Loss on Top of Loss

You’ve lost someone you loved – parent, grandparent, aunt, uncle, brother, sister, friend. And then someone else you love dies, reopening old wounds, bringing back memories, and once again you find yourself in a world of grief. How do you deal with the loss of more than one person?

 

Coping with the loss of a parent is hard. I don’t have to tell you that. You deal with the sadness, cope with the grief, and learn how to live without your mom or dad. But then something happens and someone else you love dies. Old wounds that have barely healed from losing your parent are reopened. You are suddenly sucked back into the dark, lonely world of grief, with one less person in your life…again.

My Chain of Grief

I may have mentioned in a previous post that I lost many of my family members over a period of 8 years. In May 2000, I experienced the first real loss in my life with the death of my maternal grandfather. Even though he was nearly 93 years old, his death was still a shock to me and my world began to crack. Then my paternal grandfather died in 2001, followed by my paternal grandmother in 2004 and my maternal grandmother in 2005. I never really grieved for them, not in the way I should have. They were older, had health issues, so death at this point in their lives was not unexpected, but the crack that started with the death of my grandfather became deeper and wider with each death after that one.

Then in November 2008, I found myself facing a room full of grieving family members and friends, struggling to find the courage to deliver my mom’s eulogy. I began with almost the same words she used less than 3 years earlier when she gave the eulogy for her mom. I was in shock on that day and for months after that. But the crack that began 8 years earlier with the death of my maternal grandfather gave way to a gaping hole of grief when I lost my mom.

It was only then that the loss of my grandparents truly hit me and I began to grieve for all of them. I struggled with the crippling weight of the loss of my family, trying to close that hole of grief. There are many words I could use to describe the situation I found myself in. Unfair. Too much.

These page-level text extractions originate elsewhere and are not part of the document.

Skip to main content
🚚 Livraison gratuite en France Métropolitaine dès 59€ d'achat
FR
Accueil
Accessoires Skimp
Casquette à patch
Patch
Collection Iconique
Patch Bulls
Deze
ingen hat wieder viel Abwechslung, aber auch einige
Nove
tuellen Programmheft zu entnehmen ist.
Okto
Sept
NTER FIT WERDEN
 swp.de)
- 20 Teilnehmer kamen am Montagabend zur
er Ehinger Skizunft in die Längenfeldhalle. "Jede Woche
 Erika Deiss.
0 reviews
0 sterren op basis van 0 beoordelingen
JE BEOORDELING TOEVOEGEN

But I couldn’t change what happened. I had to grieve, heal, and keep moving forward with life.

Facing Another Funeral

I passed the 1 year anniversary of my mom’s death. I still deeply felt her loss in my life. But there were moments when the weight of grief wasn’t so heavy, like little rays of sunshine breaking through the clouds, and I knew I was slowly healing. I just kept trying to moving forward. And that’s all I could do…try. Try to heal. Try to cope. Try to find happiness even on the saddest of days. I was dealing with loss on top of loss.

In December 2009, my husband’s grandfather died. Although I didn’t know his grandfather very well, I was saddened by his death and sad for my husband and his family. Dealing with another loss after the death of my mom pushed me right over the edge. I didn’t want to go to another funeral, but I wanted to support my husband and his family like they had supported me. On the day of the funeral, I walked up the church steps to the chapel. As soon as I walked into the chapel and saw the casket at the front of the church, I froze and started crying, rooted to the floor in tears. It was such a reminder of my mom’s funeral. All of my partially healed emotional wounds were ripped open again.

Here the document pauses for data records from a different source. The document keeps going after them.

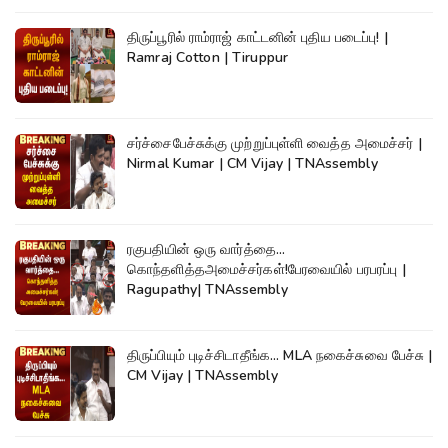
திருப்பூரில் ராம்ராஜ் காட்டனின் புதிய படைப்பு! |
Ramraj Cotton | Tiruppur
சர்ச்சைபேச்சுக்கு முற்றுப்புள்ளி வைத்த அமைச்சர் |
Nirmal Kumar | CM Vijay | TNAssembly
ரகுபதியின் ஒரு வார்த்தை...
கொந்தளித்தஅமைச்சர்கள்!பேரவையில் பரபரப்பு |
Ragupathy| TNAssembly
திருப்பியும் புடிச்சிடாதீங்க... MLA நகைச்சுவை பேச்சு |
CM Vijay | TNAssembly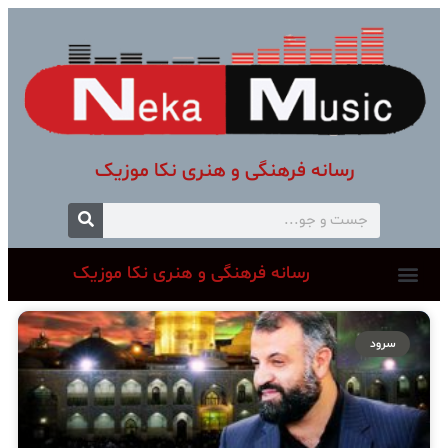
رسانه فرهنگی و هنری نکا موزیک
رسانه فرهنگی و هنری نکا موزیک
سرود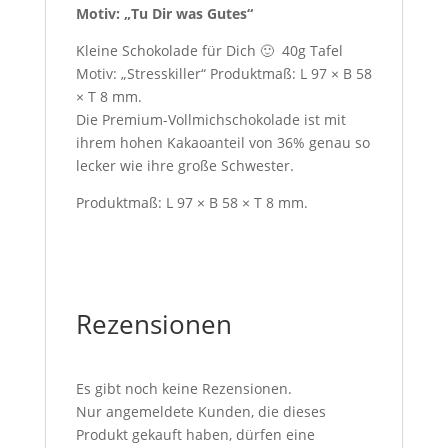
Motiv: „Tu Dir was Gutes“
Kleine Schokolade für Dich 🙂 40g Tafel
Motiv: „Stresskiller“ Produktmaß: L 97 × B 58
× T 8 mm.
Die Premium-Vollmichschokolade ist mit
ihrem hohen Kakaoanteil von 36% genau so
lecker wie ihre große Schwester.
Produktmaß: L 97 × B 58 × T 8 mm.
Rezensionen
Es gibt noch keine Rezensionen.
Nur angemeldete Kunden, die dieses
Produkt gekauft haben, dürfen eine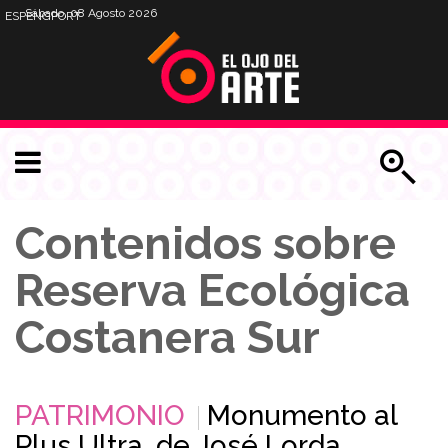
Sábado, 08 Agosto 2026
ESP
ENG
PORT
Contenidos sobre
Reserva Ecológica
Costanera Sur
PATRIMONIO
Monumento al
Plus Ultra, de José Lorda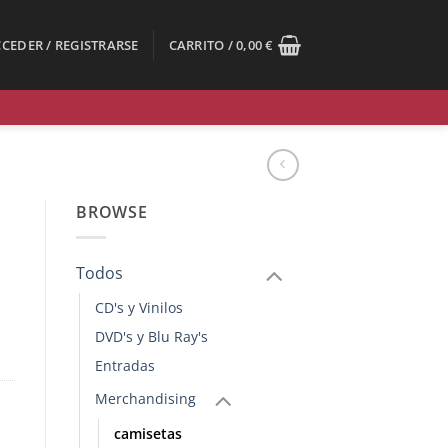
CEDER / REGISTRARSE
CARRITO /
0,00
€
BROWSE
Todos
CD's y Vinilos
DVD's y Blu Ray's
Entradas
Merchandising
camisetas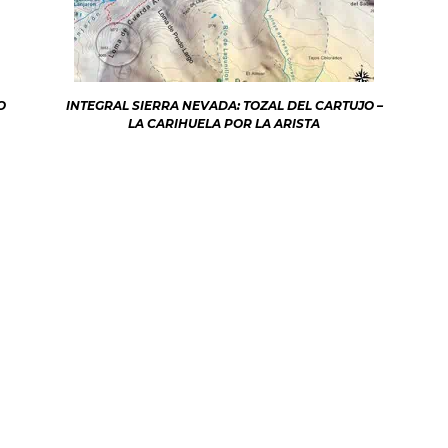
O
INTEGRAL SIERRA NEVADA: TOZAL DEL CARTUJO –
LA CARIHUELA POR LA ARISTA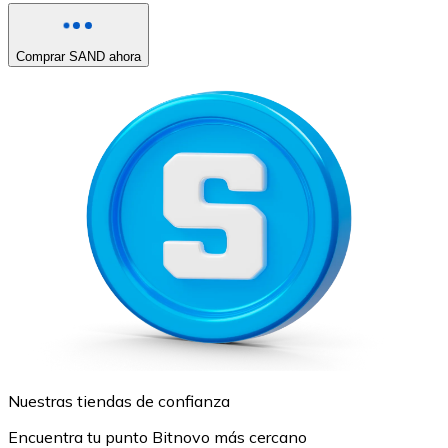
Comprar SAND ahora
Nuestras tiendas de confianza
Encuentra tu punto Bitnovo más cercano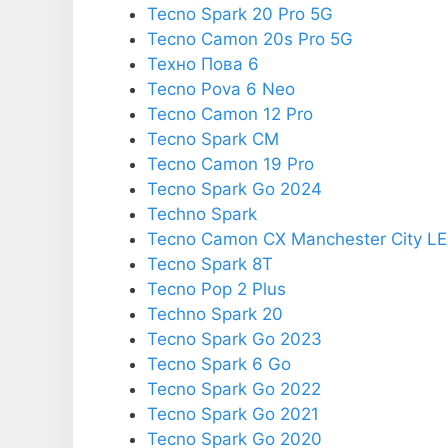
Tecno Spark 20 Pro 5G
Tecno Camon 20s Pro 5G
Техно Пова 6
Tecno Pova 6 Neo
Tecno Camon 12 Pro
Tecno Spark CM
Tecno Camon 19 Pro
Tecno Spark Go 2024
Techno Spark
Tecno Camon CX Manchester City LE
Tecno Spark 8T
Tecno Pop 2 Plus
Techno Spark 20
Tecno Spark Go 2023
Tecno Spark 6 Go
Tecno Spark Go 2022
Tecno Spark Go 2021
Tecno Spark Go 2020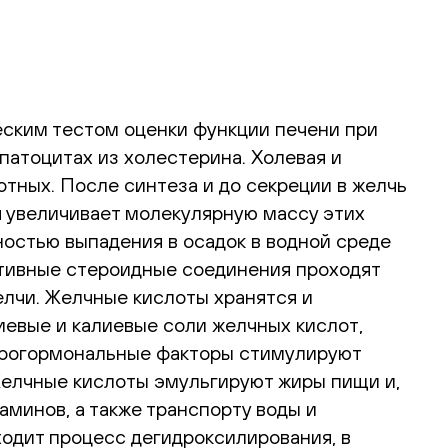
еским тестом оценки функции печени при
патоцитах из холестерина. Холевая и
тных. После синтеза и до секреции в желчь
 увеличивает молекулярную массу этих
остью выпадения в осадок в водной среде
ктивные стероидные соединения проходят
лчи. Желчные кислоты хранятся и
евые и калиевые соли желчных кислот,
йрогормональные факторы стимулируют
Желчные кислоты эмульгируют жиры пищи и,
минов, а также транспорту воды и
одит процесс дегидроксилирования, в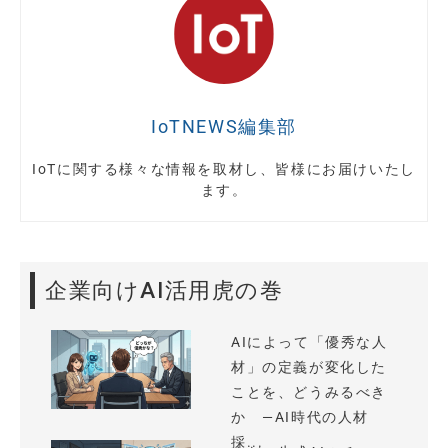
IoTNEWS編集部
IoTに関する様々な情報を取材し、皆様にお届けいたし
ます。
企業向けAI活用虎の巻
AIによって「優秀な人
材」の定義が変化した
ことを、どうみるべき
か —AI時代の人材
採...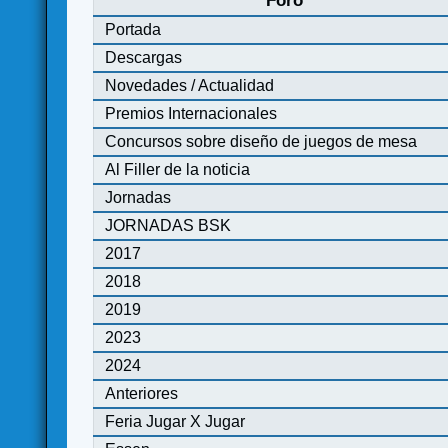
Foro
Portada
Descargas
Novedades / Actualidad
Premios Internacionales
Concursos sobre diseño de juegos de mesa
Al Filler de la noticia
Jornadas
JORNADAS BSK
2017
2018
2019
2023
2024
Anteriores
Feria Jugar X Jugar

This past weekend, exactly six and a half years to the day after my mom died, my husband and I attended the funeral of his grandmother. This time was different. I’ve come a long way since my mom died. The wounds from her illness and death have basically healed. But this was the loss of a mother, and my mother in law was deeply hurting. I could understand what she was going through. I tried to help her as best as I could on Saturday. To be supportive and comforting for her, even when I broke down myself, saying to my husband that there’s just been too much loss.

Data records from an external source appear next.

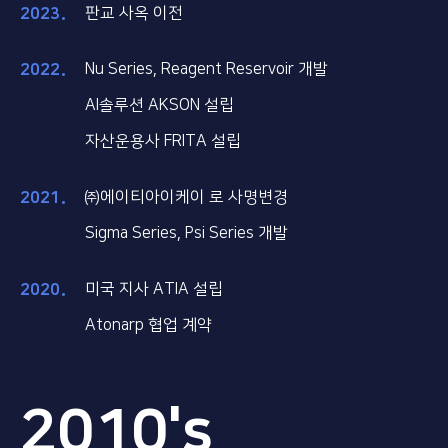
2023
판교 사옥 이전
2022
Nu Series, Reagent Reservoir 개발
AI솔루션 AKSON 설립
자산운용사 FRITA 설립
2021
㈜에이티아이케이 로 사명변경
Sigma Series, Psi Series 개발
2020
미국 지사 ATIA 설립
Atonarp 협업 계약
2010's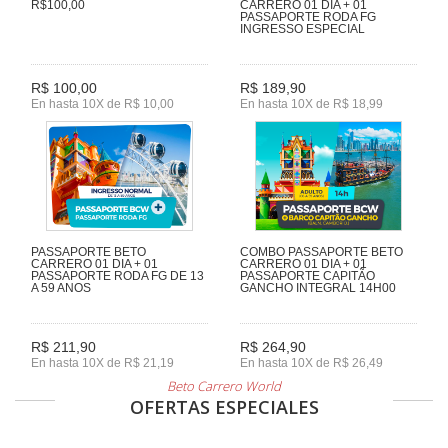
R$100,00
CARRERO 01 DIA + 01
PASSAPORTE RODA FG
INGRESSO ESPECIAL
R$ 100,00
R$ 189,90
En hasta 10X de R$ 10,00
En hasta 10X de R$ 18,99
PASSAPORTE BETO
COMBO PASSAPORTE BETO
CARRERO 01 DIA + 01
CARRERO 01 DIA + 01
PASSAPORTE RODA FG DE 13
PASSAPORTE CAPITÃO
A 59 ANOS
GANCHO INTEGRAL 14H00
R$ 211,90
R$ 264,90
En hasta 10X de R$ 21,19
En hasta 10X de R$ 26,49
Beto Carrero World
OFERTAS ESPECIALES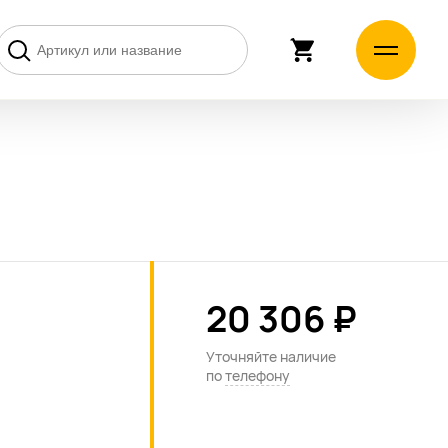
20 306 ₽
Уточняйте наличие
по
телефону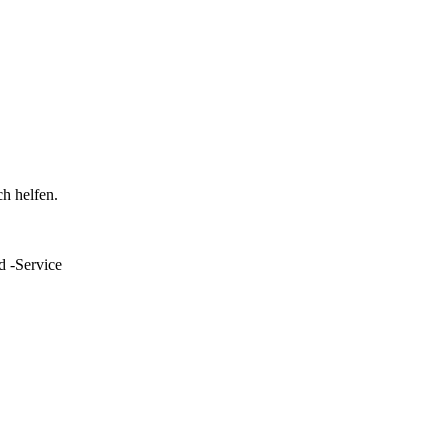
h helfen.
d -Service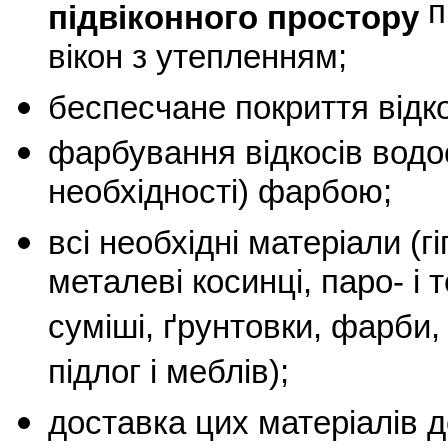
п
підвіконного простору
вікон з утепленням;
беспесчане покриття відко
фарбування відкосів водо
необхідності) фарбою;
всі необхідні матеріали (г
металеві косинці, паро- і 
суміші, ґрунтовки, фарби,
підлог і меблів);
доставка цих матеріалів 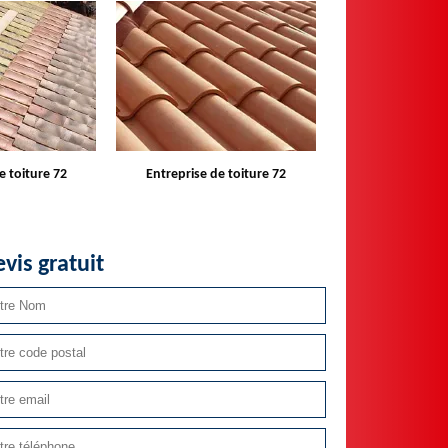
e toiture 72
Devis toiture 72
Réparateur ins
velux 
vis gratuit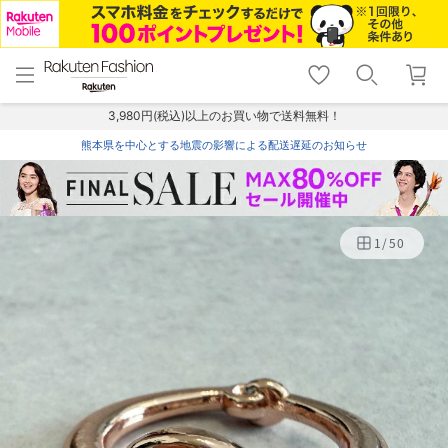
menu
home
search
favorite_border
shopping_cart
lock_outline
メニュー
トップ
検索
お気に入り
カート
ログイン
3,980円(税込)以上のお買い物で送料無料！
熊本県を中心とする地震の影響による配送遅延のお知らせ
1
/
50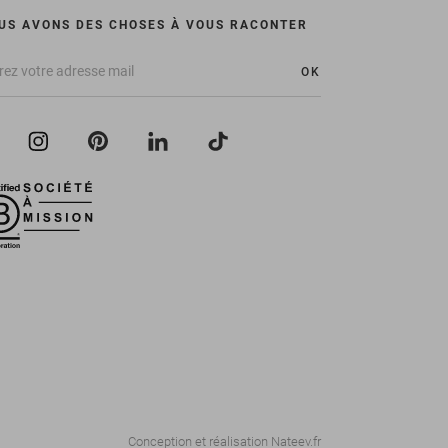
US AVONS DES CHOSES À VOUS RACONTER
OK
Conception et réalisation
Nateev.fr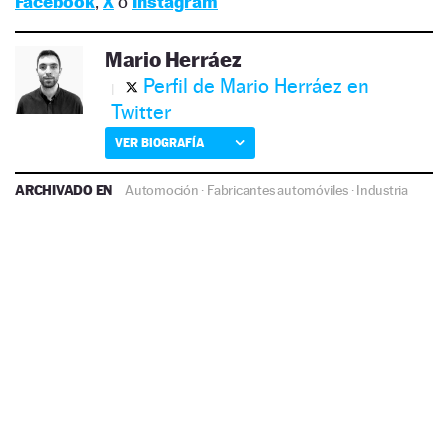
Facebook
,
X
o
Instagram
Mario Herráez
Perfil de Mario Herráez en
Twitter
VER BIOGRAFÍA
ARCHIVADO EN
Automoción
·
Fabricantes automóviles
·
Industria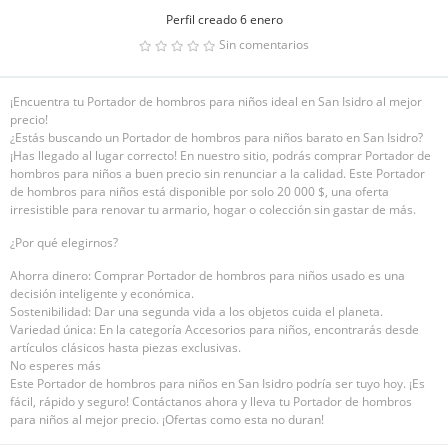
Perfil creado 6 enero
Sin comentarios
¡Encuentra tu Portador de hombros para niños ideal en San Isidro al mejor
precio!
¿Estás buscando un Portador de hombros para niños barato en San Isidro?
¡Has llegado al lugar correcto! En nuestro sitio, podrás comprar Portador de
hombros para niños a buen precio sin renunciar a la calidad. Este Portador
de hombros para niños está disponible por solo 20 000 $, una oferta
irresistible para renovar tu armario, hogar o colección sin gastar de más.
¿Por qué elegirnos?
Ahorra dinero: Comprar Portador de hombros para niños usado es una
decisión inteligente y económica.
Sostenibilidad: Dar una segunda vida a los objetos cuida el planeta.
Variedad única: En la categoría Accesorios para niños, encontrarás desde
artículos clásicos hasta piezas exclusivas.
No esperes más
Este Portador de hombros para niños en San Isidro podría ser tuyo hoy. ¡Es
fácil, rápido y seguro! Contáctanos ahora y lleva tu Portador de hombros
para niños al mejor precio. ¡Ofertas como esta no duran!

On Saturday night, I sent my mother in law this text:

When my mom died my world stopped but everything around me kept moving. I had to be a wife, mom, daughter, friend, worker, and homemaker even though all I wanted to do was curl up in a ball and cry away the pain. I existed but wasn’t really living. Six and a half years ago to the day today I lost my mom and not a day goes by that I don’t miss her or think of her. The unbearable pain lessens. The hole in your life becomes less noticeable. You don’t cry as much. The bad memories of loss are replaced with good ones of times spent together. You can remember with a smile and not just tears. There will always be hard days but more good days in between. No one can replace your mom. For me I had to start living the life I knew she’d want me to in order to honor her and all that she sacrificed for me. Her love will always live in my heart. She will never be forgotten….

It may take my mother in law awhile to get to this place, the place where I am now, where it doesn’t hurt so much. But I wanted to her to know that I understand and that it does slowly get better.

Dealing with More than One Loss

How do you deal with the loss of a loved one after you’ve lost a parent? Or how do you deal with the loss of a parent after you’ve already lost someone special? It’s not easy. Dealing with any type of loss after my mom died has been the most difficult for me. I didn’t grieve when I should have for the death of my grandparents, which made my mom’s death and the ones after hers harder to cope with. The grief seemed unbearable at times, but crying and grieving were important steps in healing. 

One day at a time…to remember, to love, to cry, to grieve, to cope, to heal.